--- WORK INSTRUCTIONS ---
Your answer should consist of all lines in the listing that hold the word "around".

--- DATA TO USE ---

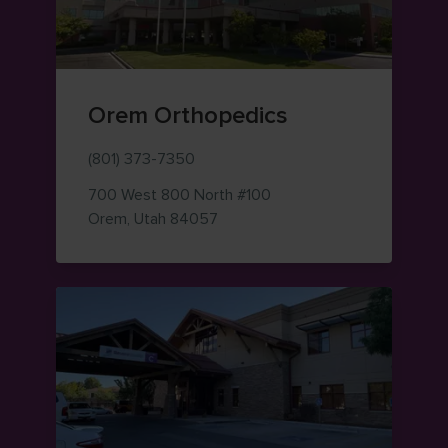
Orem Orthopedics
(801) 373-7350
700 West 800 North
#100
— view on Google Maps (opens i
Orem
,
Utah
84057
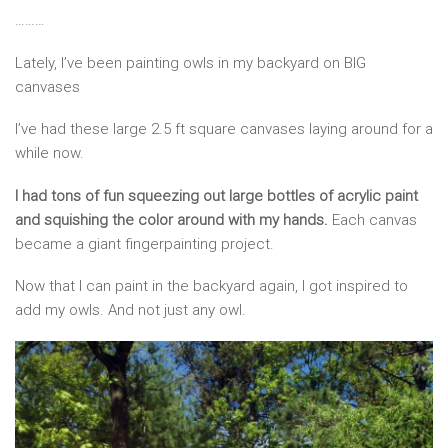
………
Lately, I’ve been painting owls in my backyard on BIG
canvases
I’ve had these large 2.5 ft square canvases laying around for a
while now.
I had tons of fun squeezing out large bottles of acrylic paint
and squishing the color around with my hands.
Each canvas
became a giant fingerpainting project.
Now that I can paint in the backyard again, I got inspired to
add my owls. And not just any owl.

--- ANSWER TO THIS TASK ---
I’ve had these large 2.5 ft square canvases laying around for a
and squishing the color around with my hands.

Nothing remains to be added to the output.